Nikola Pilic runs a tennis academy near Munich which players such as Djokovic and Wimbledon 1991 winner Michael Stich came through.
As part of an interview with Serbian outlet Kurir, the Croat was probed on the sanctions Russian athletes currently face and called them "shameful".
"It's just a shame," Pilic continued. "Did they do something similar when the Americans entered Iraq and killed over a million civilians there?"
"Did they ban their tennis players from playing?" he asked. "They are exaggerating in any sense."
While Russian tennis players can continue to ply their trade, they must perform under neutral status without being able to brandish their country's flag.

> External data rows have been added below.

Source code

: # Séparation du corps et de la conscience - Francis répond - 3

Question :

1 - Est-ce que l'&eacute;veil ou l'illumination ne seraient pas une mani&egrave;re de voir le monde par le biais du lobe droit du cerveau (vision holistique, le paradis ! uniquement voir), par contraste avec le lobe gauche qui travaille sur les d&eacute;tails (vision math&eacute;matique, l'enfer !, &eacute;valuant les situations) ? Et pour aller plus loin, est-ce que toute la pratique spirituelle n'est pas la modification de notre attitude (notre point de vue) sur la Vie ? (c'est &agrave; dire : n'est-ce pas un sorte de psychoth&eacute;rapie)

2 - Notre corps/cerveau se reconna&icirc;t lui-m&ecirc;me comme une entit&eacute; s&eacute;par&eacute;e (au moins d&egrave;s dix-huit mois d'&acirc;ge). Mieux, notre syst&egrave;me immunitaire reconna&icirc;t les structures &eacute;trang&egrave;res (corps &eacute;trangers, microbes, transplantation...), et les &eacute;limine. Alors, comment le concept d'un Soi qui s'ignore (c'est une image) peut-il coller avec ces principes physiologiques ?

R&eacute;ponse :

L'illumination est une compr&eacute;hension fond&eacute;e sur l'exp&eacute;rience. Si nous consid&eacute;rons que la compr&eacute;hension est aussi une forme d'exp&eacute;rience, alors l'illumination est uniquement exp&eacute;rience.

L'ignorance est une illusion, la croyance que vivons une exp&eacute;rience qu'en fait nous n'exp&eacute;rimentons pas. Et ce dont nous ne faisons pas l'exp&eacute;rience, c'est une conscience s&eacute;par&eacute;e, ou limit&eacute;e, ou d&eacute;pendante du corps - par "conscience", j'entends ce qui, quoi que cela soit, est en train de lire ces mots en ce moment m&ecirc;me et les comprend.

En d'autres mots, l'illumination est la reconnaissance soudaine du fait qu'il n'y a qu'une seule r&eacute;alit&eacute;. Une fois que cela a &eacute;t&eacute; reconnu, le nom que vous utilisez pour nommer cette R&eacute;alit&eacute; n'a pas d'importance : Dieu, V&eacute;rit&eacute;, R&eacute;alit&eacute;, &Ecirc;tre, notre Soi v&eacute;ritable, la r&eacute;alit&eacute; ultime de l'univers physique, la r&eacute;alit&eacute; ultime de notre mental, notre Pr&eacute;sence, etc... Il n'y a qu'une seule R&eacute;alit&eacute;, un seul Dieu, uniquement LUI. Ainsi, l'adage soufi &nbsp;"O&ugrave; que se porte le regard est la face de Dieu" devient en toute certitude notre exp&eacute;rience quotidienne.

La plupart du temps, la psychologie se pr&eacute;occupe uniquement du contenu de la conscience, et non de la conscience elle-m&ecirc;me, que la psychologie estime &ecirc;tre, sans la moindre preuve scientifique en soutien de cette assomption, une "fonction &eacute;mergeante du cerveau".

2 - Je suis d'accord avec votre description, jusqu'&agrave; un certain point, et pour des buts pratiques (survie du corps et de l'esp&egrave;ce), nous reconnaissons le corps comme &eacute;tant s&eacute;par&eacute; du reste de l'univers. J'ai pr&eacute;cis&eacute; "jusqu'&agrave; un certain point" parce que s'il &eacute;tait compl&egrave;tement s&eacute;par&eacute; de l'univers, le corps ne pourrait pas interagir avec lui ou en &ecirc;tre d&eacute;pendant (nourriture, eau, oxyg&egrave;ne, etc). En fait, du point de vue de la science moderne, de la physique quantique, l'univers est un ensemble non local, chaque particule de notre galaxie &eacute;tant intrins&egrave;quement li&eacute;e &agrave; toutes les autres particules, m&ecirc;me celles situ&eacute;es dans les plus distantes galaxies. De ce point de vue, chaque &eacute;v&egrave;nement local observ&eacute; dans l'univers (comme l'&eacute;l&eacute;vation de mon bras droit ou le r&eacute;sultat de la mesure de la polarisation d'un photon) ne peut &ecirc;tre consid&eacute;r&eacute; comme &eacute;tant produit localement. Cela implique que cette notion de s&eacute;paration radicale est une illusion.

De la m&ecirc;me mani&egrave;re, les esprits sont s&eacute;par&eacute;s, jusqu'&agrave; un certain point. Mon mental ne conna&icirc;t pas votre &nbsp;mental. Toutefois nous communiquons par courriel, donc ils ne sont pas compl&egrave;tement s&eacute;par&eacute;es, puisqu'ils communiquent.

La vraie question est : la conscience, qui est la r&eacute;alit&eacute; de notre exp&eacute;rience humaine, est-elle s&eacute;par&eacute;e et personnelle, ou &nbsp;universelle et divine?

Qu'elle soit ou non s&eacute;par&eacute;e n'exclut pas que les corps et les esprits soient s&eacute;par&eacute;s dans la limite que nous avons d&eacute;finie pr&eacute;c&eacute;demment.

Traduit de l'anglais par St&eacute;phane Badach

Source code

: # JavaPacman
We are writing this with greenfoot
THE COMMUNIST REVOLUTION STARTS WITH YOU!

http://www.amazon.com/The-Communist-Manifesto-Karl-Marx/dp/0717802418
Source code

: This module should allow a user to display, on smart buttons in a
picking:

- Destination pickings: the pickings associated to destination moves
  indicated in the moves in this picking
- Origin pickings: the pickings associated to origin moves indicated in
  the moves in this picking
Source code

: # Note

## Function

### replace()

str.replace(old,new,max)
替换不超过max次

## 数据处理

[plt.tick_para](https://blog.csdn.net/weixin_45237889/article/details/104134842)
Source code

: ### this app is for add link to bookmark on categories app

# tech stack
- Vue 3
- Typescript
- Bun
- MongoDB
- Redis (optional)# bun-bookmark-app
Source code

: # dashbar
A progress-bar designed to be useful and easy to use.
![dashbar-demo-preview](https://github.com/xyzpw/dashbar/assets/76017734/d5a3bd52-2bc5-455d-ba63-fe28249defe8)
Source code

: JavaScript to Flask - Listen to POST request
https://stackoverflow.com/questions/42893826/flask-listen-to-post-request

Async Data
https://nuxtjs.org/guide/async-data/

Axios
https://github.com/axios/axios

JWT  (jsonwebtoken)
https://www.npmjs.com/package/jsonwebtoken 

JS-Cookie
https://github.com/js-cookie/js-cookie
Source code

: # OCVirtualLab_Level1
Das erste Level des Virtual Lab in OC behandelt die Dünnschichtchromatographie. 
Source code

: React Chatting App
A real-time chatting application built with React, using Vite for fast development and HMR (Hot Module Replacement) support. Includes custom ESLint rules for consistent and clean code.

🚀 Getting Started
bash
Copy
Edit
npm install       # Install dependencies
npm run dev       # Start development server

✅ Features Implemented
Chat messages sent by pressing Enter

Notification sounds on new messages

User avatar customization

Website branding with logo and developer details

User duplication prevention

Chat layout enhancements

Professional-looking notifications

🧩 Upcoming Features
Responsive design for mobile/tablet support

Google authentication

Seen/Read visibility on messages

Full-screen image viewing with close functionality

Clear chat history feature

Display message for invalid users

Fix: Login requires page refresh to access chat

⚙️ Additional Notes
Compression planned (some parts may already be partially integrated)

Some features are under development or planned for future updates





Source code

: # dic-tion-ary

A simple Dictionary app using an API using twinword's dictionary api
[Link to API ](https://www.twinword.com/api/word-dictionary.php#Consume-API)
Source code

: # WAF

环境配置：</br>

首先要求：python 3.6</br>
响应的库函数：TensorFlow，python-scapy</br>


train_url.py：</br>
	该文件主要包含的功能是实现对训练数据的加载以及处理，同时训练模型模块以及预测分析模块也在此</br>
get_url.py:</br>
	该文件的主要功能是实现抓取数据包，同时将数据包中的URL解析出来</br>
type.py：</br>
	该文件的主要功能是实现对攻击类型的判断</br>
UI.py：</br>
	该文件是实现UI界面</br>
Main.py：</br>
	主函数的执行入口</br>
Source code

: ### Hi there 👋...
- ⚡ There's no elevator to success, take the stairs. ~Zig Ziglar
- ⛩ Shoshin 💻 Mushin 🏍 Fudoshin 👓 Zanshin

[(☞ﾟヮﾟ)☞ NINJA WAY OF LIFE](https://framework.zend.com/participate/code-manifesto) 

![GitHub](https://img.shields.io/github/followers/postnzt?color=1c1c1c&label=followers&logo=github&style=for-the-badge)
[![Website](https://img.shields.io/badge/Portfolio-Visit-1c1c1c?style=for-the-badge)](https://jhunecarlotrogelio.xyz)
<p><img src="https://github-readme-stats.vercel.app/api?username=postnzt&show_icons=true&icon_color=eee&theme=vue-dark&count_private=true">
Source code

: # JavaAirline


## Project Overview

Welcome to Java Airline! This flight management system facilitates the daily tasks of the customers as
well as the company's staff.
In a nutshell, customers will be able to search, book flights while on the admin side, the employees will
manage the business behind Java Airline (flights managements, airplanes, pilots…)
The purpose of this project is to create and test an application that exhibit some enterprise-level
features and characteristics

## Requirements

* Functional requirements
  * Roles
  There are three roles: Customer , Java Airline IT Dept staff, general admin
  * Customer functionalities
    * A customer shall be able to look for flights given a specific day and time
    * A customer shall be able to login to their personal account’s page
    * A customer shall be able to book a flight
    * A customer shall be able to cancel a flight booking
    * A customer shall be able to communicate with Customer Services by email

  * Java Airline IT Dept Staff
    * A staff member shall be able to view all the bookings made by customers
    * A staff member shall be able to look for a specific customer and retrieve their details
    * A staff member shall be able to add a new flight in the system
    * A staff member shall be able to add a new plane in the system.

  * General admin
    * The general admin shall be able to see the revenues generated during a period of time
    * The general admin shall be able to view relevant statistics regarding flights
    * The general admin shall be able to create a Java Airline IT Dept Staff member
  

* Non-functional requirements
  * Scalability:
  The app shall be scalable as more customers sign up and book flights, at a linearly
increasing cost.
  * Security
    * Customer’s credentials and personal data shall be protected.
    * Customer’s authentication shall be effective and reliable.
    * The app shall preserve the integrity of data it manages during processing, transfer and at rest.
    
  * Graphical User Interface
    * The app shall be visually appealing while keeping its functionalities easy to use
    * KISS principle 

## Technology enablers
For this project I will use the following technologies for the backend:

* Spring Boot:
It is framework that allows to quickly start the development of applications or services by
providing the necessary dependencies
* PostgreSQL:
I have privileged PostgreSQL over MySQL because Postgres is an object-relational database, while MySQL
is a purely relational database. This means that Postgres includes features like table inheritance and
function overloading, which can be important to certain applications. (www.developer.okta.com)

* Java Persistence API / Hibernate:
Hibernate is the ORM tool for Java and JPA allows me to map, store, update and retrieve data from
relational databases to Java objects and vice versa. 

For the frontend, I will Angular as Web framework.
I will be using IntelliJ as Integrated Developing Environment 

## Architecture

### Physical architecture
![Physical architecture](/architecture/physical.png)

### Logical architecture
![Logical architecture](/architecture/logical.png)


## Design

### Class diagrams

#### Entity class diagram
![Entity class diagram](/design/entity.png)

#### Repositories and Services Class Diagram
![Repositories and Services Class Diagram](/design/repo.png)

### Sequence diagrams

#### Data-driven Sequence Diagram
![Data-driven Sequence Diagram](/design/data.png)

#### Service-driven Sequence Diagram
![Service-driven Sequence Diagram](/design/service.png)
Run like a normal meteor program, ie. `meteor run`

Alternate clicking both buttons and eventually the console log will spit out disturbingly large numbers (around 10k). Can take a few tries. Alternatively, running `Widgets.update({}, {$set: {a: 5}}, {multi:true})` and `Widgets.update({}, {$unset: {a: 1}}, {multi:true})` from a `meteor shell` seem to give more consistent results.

In the UK, Sports Minister Nigel Huddleston has even suggested that the likes of Djokovic's 2021 US Open final rival Daniil Medvedev must give assurances that they are "not receiving money from Putin, Russia or Belarus [and] that they will not be making supportive comments of Putin, Russia or Belarus" to compete at Wimbledon this summer.
Such developments come as little surprise to Pilic, though, who said "it's been like that for the last 150 years" with regards to "Russophobia in Britain."
With the 26-year-old Moscow native currently out of action after undergoing an operation for a small hernia, Pilic predicted that Medvedev "will have a problem" returning to the courts for the French Open on May 22.
"When you haven't played for a month, you need so much time after the operation and even more to come back... We've seen now with Nole, how it goes," Pilic said, pointing to Djokovic's struggles to return to top form following his visa and vaccine scandal which saw him deported from Australia.
"When there is a big break, then big problems arise," Pilic concluded.
While Djokovic was recently knocked out of the Monte Carlo Masters by Spain's Alejandro Davidovich Fokina and will continue his comeback on clay ahead of defending his 2021 title at Roland Garros, Medvedev has given fans an update on his recovery and said that he will start "easy workouts in a few days" while "feeling better" and spending time gaming.